Biraz kendisini toparlamaya çalıştı. Ancak ne yaptıysa da üzerine sinen şu pis alkol kokusunu def edemiyordu. Alkol kokularına karışan sigara ise üzerinden hiç çıkmayacakmışçasına öyle bir sinmişti ki, bu bile tek başına kendisini ele vermeye yeterdi. Annesi halen kapıda bekliyordu. Bu durumu daha uzun süre devam ettirmesi bir takım şüphelere yol açabilirdi. Bunları aklından geçirirken yeniden sevgili annesinin sesi duyuldu:
- Oğlum daha uyanmadın mı, öğlen olacak neredeyse. Bu sesle tekrar irkildi. Odasında duran dede yadigarı antika saatin dev göstergelerine baktı. Sahiden de annesi doğru söylüyordu. Saat 12.00’yi çoktan geçmişti. Neyse ki bugün cumartesiydi ve okul yoktu. Annesinin sabırsız nefes alışları, kalbini, ürkek bir güvercininkine benzetmişti. Nasıl da heyecanla atıyordu kalbi göğüs kafesinin içinde.

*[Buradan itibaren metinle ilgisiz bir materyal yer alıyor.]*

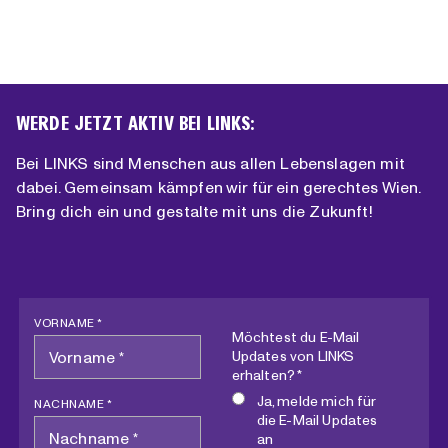
WERDE JETZT AKTIV BEI LINKS:
Bei LINKS sind Menschen aus allen Lebenslagen mit
dabei. Gemeinsam kämpfen wir für ein gerechtes Wien.
Bring dich ein und gestalte mit uns die Zukunft!
VORNAME *
Möchtest du E-Mail
Updates von LINKS
erhalten? *
Ja, melde mich für
NACHNAME *
die E-Mail Updates
an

Mutlu ailesi, muhafazakar bir yapıdaydı. Kendisi tam öyle sayılmasa da yine de bu ailede yetişmişti, uyması gereken kurallar vardı. Bazen kurallar o kadar saçma geliyordu ki, kimi zaman kuralları olmayan bir yerde yaşamayı düşlüyordu. Tabi hayal gücü çok da iyi sayılmazdı. Bunun gibi kurduğu abuk sabuk düşler, daha olgunlaşamadan yerini bir diğerine bırakıyordu. Halen bunu ailesine nasıl yapabildiğine anlam veremiyordu. Kafası o kadar karışıktı ki; en basit bir konuda bile akıl yürütecek hali yoktu. Tabi bu halsizliğinin başlıca nedeni dün geceydi. Ailesine hiç de uygun olmayan davranışlarını düşündükçe korkak bir yavru kedi gibi oluyor, arkadaşlarını düşününce de hırçın bir şahin gibi hissediyordu kendini. Düşündükçe sinirleniyordu. Arkadaşlarına içinden bir küfür savurdu. Yine utandı, sonra yeniden küfretti. Onu bu hale getirenlerin tümüyle o işe yaramaz arkadaşları olduğunu düşünüyordu. Her suçlu insanın sahip olduğu düşünceler onun da aklını, düşüncelerini esir aldı. Suçlu değildi, tamamen başkalarındaydı suç. Babası da ona bir keresinde bu arkadaş çevresinden uzak durmasını tembihlemişti. Gençliğinin verdiği otorite tanımaz ve dik kafalılığı tutmuştu o zamanlar.
Annesi halen kapıdaydı.
Nurten Hanım, her zaman çocukları için yaşamış, yaşadıkları onca sıkıntıya rağmen çocuklarının eğitimi başta olmak üzere her türlü ihtiyacını aksatmamak için türlü cefalar çekmişti. İşte şimdi hasta olmuştu. Yılların birikimi, onu 65 yaşında hasta yapmıştı. Halis yataktan henüz kalkamamışken annesinin bu durumu gözünün önüne geldi. Neler yaptığına inanamayan bir vaziyette kendini dua ederken buldu yatağının üzerinde. Kapıyı açacaktı. Peki ya ne diyecekti? Suçu yoksa yine o malum arkadaşlarına mı atacaktı? Bu sorular kafasından dönüp dururken ayağa kalktı. Ancak kalkmasıyla ayağının topallığını yeniden hatırladı.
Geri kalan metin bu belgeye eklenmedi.